Lo scontento sta diventando generale. Sono scontenti anche gli imprenditori per il caro-bollette che, al di là del pesanti costi, incrementa la concorrenza sleale di Paesi dove ci sono stati solo piccoli incrementi energetici. Se nelle settimane scorse, infatti, il prezzo del gas in Italia si aggirava sui 251 euro al Mgwh, in Turchia si paga 82 euro, in Brasile e
India 77, in Cina e Messico 68 e negli Usa addirittura 31. E’ evidente che così continuando, le nostre imprese perderanno sempre più quote di mercato. Infatti, a rischio ci sarebbero 60mila aziende lombarde.

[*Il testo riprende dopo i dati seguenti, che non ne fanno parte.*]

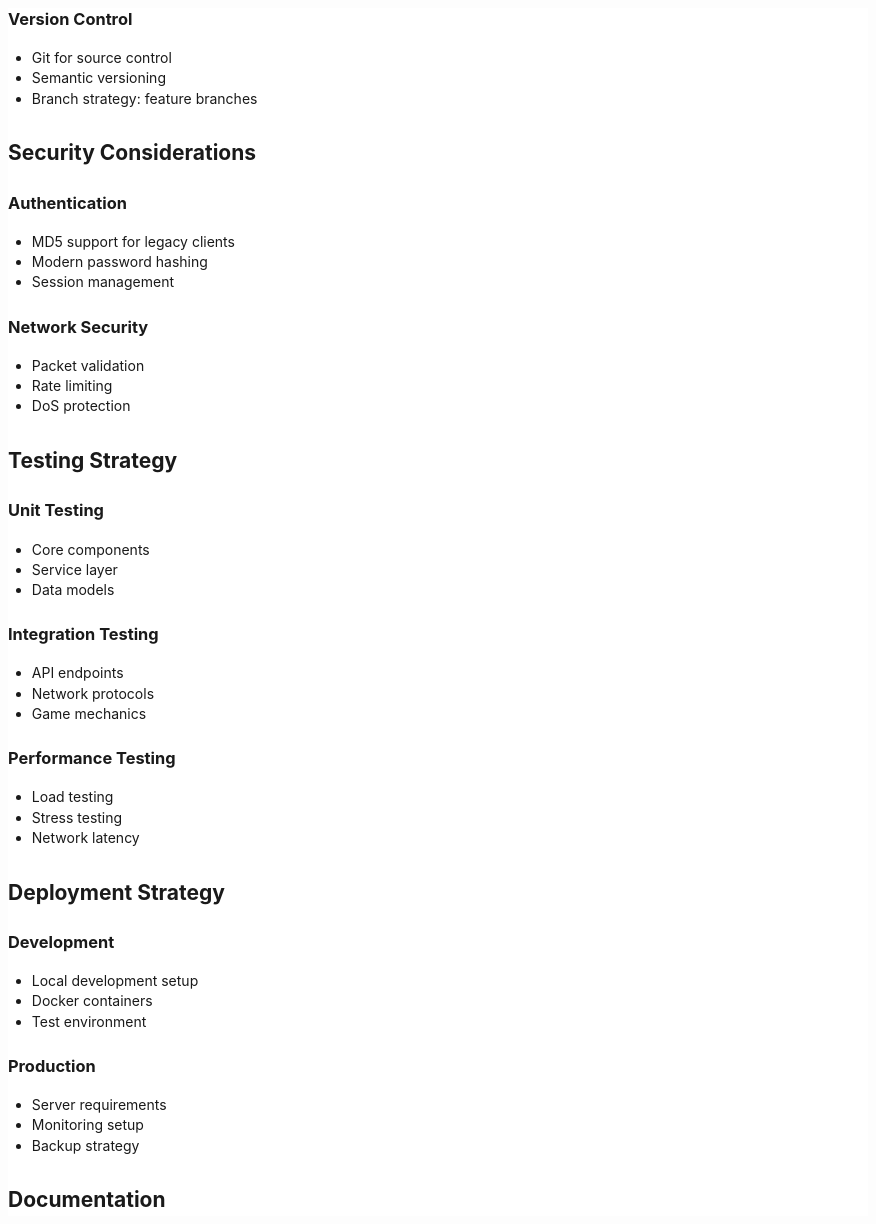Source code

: ### Version Control
- Git for source control
- Semantic versioning
- Branch strategy: feature branches

## Security Considerations

### Authentication
- MD5 support for legacy clients
- Modern password hashing
- Session management

### Network Security
- Packet validation
- Rate limiting
- DoS protection

## Testing Strategy

### Unit Testing
- Core components
- Service layer
- Data models

### Integration Testing
- API endpoints
- Network protocols
- Game mechanics

### Performance Testing
- Load testing
- Stress testing
- Network latency

## Deployment Strategy

### Development
- Local development setup
- Docker containers
- Test environment

### Production
- Server requirements
- Monitoring setup
- Backup strategy

## Documentation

Ma è anche vero che, riguardo all’autonomia energetica, molti imprenditori hanno fatto solo piccoli investimenti preferendo mettere i soldi da altre parti. Così come è vero che sul price cap al prezzo del gas si sta spaccando l’Europa con Germania, Olanda e alcuni Paesi nordici che non mostrano la minima voglia di dare una mano alle nazioni
più penalizzate dalla crisi energetica e più esposte sul fronte del debito pubblico. Il nostro veleggia verso i 3.000 miliardi che di fatto sono garantiti dai tedeschi, posseduti almeno per il 10% dai francesi e finanziati dalla Bce.
Che fare? E’ arrivato il momento di fare seriamente i compiti a casa, il che significa rendere l’Italia meno dipendente, in tanti settori, da altre nazioni o da altri blocchi. Non si tratta di autotarchia, ma diventa difficile chiedere e ottenere un nuovo debito comune europeo finché non ricominceremo a estrarre gas sotto il fondale dell’alto Adriatico (dove ci sono in totale tra i 30 e i 40 miliardi di metri cubi di gas che non vengono estratti) o dai tanti pozzi sparsi per il Nord, e finché continueremo a contestare l’arrivo di rigassificatori e l’aumento delle capacità del Tap. E finché seguiteremo ad essere restii a farci da soli – per fare solo qualche altro esempio – le mascherine, i pannelli fotovoltaici, i chips pur avendone le capacità tecniche e industriali.
Lo stesso vale per i salari. Si sta parlando molto di salario minimo e di incrementi dei salari reali quando la produttività è aumentata di pochissimo (dello 0,3% dal 1995 al 2019, ultimo dato disponibile) contro l’1,2% di Francia e Germania. Prima di distribuire la ricchezza, bisogna averla prodotta: è lapalissiano, ma questa verità sta diventando sempre più misconosciuta.
A nostro parere, quindi, il vero rischio che stiamo correndo è la perdita collettiva dell’idea di progresso. E il modesto tasso di imprenditorialità giovanile è il sintomo di una società che è avversa al rischio e si sta quasi arrendendo al declino. Per fortuna c’è un’Italia che sta reagendo e imprenditori a cui la crisi non fa paura e le loro imprese continuano a funzionare grazie a investimenti, innovazione e talenti.